Charlotte finally reflects that a mother never gets any training, yet needs to be so many things: “a therapist, a chef, an entertainer, a teacher.”
At the shows close, she suddenly remembers the workshop – ostensibly, the reason we’ve all assembled – and swinging at last into assured presenter mode, she leads the audience in a group exercise to kick things off.
Having comically presented the highs and lows, the endless struggles and bewilderments, the stumbling way we all learn parenting, Not JUST a Mother ends with Charlotte exclaiming with gusto: “Now . . . welcome to ‘Positive Parenting is Possible’.”
The show’s blurb says it is “a one-woman developmental piece of character theatre” – and while it does feel like it’s still finding its legs, the bones are good, with plenty of sharp observations, solid comic acting, and some delightful stand-out moments.

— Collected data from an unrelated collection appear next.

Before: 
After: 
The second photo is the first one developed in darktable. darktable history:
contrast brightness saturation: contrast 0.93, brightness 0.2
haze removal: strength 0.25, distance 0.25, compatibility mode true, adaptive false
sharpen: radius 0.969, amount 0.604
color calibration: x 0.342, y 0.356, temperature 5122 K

A simple set to help cement from the outset the workshop scenario (just a whiteboard with the workshop title on it would suffice) would be a sensible addition – but otherwise, Not JUST a Mother is enjoyable theatre; a well-observed, humorous foray into the muddled mind of motherhood. One is left eagerly awaiting where Karki and her creative collaborator Donna Chapman take things.